The government officials also could not give an authoritative response on meeting its disinvestment target, which has been set at an ambitious Rs 69,500 crore for 2015-16. The government is looking at a fiscal deficit of 3.9% of the GDP for this fiscal.

"What is important mention is traditional fiscal consolidation is accompanied by growth slowdown (this year), but while adhering to the fiscal glide path we have simultaneously improved the quality of expenditure and redeployed resources saved by restructuring of old schemes and also we have gently introduced subsidies reforms and as result our capital expenditure this year have improved very significantly and which will have a multiplier effect to the economy as the we go on to the next six months of the current financial year," said Watal.

On GDP growth rate too, the bureaucrats could not give an assertive reply, saying it will exceed 7.5%, which is higher than Reserve Bank of India's (RBI) revised estimate of 7.4% (from the earlier 7.6%) but lower than government's growth estimates of 8-8.5%.

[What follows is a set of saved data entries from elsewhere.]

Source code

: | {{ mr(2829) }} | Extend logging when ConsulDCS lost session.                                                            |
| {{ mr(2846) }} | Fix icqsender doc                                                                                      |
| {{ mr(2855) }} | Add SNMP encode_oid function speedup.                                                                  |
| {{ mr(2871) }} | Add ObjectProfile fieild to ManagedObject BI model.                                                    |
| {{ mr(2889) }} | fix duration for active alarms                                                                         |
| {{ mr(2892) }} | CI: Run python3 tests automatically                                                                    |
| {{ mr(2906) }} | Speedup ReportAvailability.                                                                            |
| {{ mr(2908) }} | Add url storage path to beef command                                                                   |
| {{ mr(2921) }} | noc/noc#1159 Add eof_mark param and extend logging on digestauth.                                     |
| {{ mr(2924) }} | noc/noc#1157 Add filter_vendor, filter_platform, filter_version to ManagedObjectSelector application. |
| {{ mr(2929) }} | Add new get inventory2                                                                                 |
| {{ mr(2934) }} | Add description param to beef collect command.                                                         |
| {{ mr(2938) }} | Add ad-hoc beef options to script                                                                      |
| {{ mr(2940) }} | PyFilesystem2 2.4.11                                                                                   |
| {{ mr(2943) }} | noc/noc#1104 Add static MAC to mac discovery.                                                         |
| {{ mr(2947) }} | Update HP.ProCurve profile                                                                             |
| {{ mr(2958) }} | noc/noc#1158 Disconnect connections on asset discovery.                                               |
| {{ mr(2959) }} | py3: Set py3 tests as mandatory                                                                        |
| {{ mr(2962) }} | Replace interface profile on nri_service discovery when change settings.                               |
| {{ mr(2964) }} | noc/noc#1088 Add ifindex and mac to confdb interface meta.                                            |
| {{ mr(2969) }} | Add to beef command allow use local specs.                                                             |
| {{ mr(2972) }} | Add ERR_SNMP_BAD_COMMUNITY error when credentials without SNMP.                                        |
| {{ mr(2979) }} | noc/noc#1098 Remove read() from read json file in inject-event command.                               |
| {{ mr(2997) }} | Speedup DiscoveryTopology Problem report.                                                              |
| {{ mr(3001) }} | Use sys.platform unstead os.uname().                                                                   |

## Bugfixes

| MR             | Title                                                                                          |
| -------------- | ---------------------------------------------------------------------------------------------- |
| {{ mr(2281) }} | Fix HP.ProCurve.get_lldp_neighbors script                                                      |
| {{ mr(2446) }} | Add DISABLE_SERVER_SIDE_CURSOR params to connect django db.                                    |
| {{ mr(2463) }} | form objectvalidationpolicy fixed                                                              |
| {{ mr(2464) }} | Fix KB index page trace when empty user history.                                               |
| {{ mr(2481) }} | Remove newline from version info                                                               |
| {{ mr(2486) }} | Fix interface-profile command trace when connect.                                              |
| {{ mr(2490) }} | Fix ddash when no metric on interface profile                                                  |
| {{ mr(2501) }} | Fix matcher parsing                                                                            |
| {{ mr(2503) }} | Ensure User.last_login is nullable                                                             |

Arvind Subramanian, chief economic adviser (CEA), said despite "encouraging signals", he could not confidently give an economic growth rate number just yet.

"(Its) a bit early to take a strong view on growth rate in the current fiscal. Let the second quarter data come and then we will take a call on it," he said.

Here are finance ministry secretaries' views on major issues
Economic growth rate

The GDP growth is poised to exceed the 7.5% this year. The government is getting many encouraging signals, but it feels it is a bit early to take a strong view on it. International environment is more challenging than the government had expected in the beginning of the year. This, it believes, could take some toll on India's growth going forward.

Revenue collection
Last year, revenue collection was 12.4 lakh crore and target for this year is Rs 14.5 lakh crore, a growth of 16.5%. Last year, direct tax collection growth rate was 9% and indirect tax growth was 9.9%.
Growth in direct taxes till September was about 12% compared to the corresponding period last year. Growth in indirect tax till August, excluding the additional resource mobilisation (ARM) efforts (from new taxes or duties levied during the year) was 12.2% but with ARM, it was 36.5%.
There is likely to be some shortfall in the direct tax collection at the end of the year but some part of it will be made good by the indirect taxes because of the ARM.

Expenditure
From the expenditure point of view, this year too, the government does not want to go in for its over-rationalisation or cut at the last minute. It is also anticipating the Expenditure Management Commission to come up with creative suggestions to save not just by cutting public spends but better management of government funds.
Revenue expenditure this year is more realistic, which makes expenditure planning by the government more realistic, feasible and implementable than in previous years.

Disinvestment
The ministry has discussed the strategy and roadmap and all efforts were towards maximising the collection from disinvestment. It would be able to assess any shortfall only by the end of the year.

Black Money
Under the Foreign Account Tax Compliance Act (Fatca), US government has started giving information to India on flow of money into the bank account of Indian resident in the US. From the HSBC information, the government had filed prosecutions in 132 cases and has doubled the number of requests for information from other countries to 1600 this year from 800 last year.

Discom reforms
Finance ministry was working closely with power ministry and state governments for this. Three-to- four states were badly stressed, where have around 70% of the total outstanding dues. It was working on restricting these few states by putting conditionality.

Safeguard and anti-dumping measures
The government has decided to take effective protection steps for the domestic industry and farm sector due to glut in the market due to foreign products that was pushing down prices of local products. Starting Monday, the government has hiked import duty on ghee, butter and butter oil from 30% to 40% for six months (till March 31, 2016)
It has requested the industry to use the safeguard and anti-dumping mechanism to protect themselves from onslaught of dumping by overseas players.